Je vous avertis que je fais beaucoup plus de cas des Lois de Minos que de mon commerce secret avec Horace. Cette tragédie aura au moins un avantage auprès de vous : ce sera d’être lue par le plus grand acteur[4] que nous ayons. À l’égard de l’épître, il est impossible de la bien lire sans être au fait. Vous n’aurez nul plaisir, mais vous l’avez voulu.

Je surmonte toutes mes répugnances ; et, quand je fais tout pour vous, c’est vous qui me grondez. Vous êtes tout aussi injuste que votre grand’maman et son mari. Ce qu’il y a de pis, c’est que Mme de Beauvau est tout aussi injuste que vous : elle s’est imaginé que j’étais instruit des tracasseries qu’on avait faites au mari de votre grand’maman, et qu’au milieu de mes montagnes je devais être au fait de tout, comme dans Paris. Vous m’avez cru toutes deux ingrat, et vous vous êtes toutes deux étrangement trompées. C’est l’horreur d’une telle injustice, encore plus que ma vieillesse, qui me détermine à rester chez moi et à y mourir.

Vivez, madame, le moins malheureusement que vous pourrez. Je vous aime, malgré tous vos torts, bien respectueusement et bien tendrement.


Ces deux adverbes joints font admirablement[5].

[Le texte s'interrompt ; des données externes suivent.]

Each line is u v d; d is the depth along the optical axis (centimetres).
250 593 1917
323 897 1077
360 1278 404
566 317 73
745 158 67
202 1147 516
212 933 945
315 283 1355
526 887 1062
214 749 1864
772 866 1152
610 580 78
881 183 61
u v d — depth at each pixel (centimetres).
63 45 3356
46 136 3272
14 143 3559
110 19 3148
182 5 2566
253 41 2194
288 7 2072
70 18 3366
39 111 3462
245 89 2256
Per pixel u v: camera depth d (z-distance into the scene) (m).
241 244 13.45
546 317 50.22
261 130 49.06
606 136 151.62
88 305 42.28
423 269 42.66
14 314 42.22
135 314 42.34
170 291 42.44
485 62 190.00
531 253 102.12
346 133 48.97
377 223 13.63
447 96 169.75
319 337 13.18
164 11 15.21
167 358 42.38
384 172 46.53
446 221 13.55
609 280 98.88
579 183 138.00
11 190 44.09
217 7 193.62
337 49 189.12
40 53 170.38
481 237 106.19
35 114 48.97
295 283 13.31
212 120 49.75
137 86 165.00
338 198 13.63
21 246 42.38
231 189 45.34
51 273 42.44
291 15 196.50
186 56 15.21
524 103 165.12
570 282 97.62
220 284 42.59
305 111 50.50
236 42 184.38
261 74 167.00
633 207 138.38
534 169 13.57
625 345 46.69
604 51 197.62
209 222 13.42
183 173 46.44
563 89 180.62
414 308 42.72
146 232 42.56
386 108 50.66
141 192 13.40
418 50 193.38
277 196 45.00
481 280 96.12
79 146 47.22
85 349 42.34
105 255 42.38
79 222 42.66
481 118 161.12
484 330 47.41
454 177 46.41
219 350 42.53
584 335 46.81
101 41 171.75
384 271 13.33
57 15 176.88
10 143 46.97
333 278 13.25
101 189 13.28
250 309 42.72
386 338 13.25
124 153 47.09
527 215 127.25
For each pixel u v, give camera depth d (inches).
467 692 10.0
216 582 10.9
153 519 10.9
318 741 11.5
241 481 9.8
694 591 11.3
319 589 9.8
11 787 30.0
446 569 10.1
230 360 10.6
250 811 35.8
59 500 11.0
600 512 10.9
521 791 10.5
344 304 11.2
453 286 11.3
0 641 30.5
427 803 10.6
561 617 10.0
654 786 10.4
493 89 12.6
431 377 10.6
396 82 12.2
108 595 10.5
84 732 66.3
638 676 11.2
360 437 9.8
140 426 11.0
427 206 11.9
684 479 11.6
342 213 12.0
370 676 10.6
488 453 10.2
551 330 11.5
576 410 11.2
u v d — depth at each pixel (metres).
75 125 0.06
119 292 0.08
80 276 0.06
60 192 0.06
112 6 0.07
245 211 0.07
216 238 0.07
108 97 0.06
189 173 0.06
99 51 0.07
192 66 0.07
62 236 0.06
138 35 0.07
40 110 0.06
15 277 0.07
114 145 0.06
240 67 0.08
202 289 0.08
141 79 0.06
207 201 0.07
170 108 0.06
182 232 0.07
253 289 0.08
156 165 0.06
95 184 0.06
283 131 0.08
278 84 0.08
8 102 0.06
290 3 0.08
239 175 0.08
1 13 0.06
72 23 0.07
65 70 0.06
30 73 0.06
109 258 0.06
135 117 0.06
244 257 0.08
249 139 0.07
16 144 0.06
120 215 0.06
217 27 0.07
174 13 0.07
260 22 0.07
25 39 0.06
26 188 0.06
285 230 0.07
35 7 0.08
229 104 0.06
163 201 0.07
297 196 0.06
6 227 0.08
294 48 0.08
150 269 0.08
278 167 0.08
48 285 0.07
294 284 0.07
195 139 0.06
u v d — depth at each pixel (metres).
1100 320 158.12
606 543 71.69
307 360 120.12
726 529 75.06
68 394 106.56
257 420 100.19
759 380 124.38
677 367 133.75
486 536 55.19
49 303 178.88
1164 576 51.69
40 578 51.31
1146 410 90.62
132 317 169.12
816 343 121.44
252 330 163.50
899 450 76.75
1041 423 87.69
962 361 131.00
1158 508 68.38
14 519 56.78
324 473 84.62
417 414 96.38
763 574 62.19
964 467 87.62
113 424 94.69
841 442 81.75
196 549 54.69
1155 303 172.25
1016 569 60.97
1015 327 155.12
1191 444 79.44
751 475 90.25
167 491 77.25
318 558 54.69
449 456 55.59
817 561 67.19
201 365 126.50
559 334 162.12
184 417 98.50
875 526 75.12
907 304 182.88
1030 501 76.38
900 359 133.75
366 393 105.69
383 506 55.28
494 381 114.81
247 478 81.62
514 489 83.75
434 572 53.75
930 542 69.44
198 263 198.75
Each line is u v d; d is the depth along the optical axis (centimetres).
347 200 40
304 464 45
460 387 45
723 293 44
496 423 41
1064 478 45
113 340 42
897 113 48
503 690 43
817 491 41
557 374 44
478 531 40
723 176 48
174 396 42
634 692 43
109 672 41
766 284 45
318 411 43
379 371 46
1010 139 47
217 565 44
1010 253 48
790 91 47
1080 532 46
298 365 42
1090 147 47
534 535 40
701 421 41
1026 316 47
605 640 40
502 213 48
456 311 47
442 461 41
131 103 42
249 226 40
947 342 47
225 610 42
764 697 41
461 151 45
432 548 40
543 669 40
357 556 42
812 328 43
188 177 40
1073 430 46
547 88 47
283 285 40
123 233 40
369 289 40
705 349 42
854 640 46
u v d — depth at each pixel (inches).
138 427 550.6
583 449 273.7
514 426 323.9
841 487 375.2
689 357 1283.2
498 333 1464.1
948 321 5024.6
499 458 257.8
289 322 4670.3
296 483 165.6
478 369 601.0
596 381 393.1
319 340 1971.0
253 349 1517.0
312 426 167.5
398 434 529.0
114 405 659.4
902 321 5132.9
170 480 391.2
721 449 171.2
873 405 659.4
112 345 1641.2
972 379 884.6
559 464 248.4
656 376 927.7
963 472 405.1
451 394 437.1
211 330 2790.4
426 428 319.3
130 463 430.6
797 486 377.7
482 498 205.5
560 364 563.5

  1. Berthier de Sauvigny, intendant de Paris, avait été, le 13 avril 1771, nommé premier président du parlement de Paris de la formation de Maupeou.
  2. Vers 31 et 32 de l’Épître a Horace.
  3. À cause du vers 6 de la même épître.
  4. Lekain ; voyez lettre 8632.
  5. Molière, les Femmes savantes, acte III, scène ii.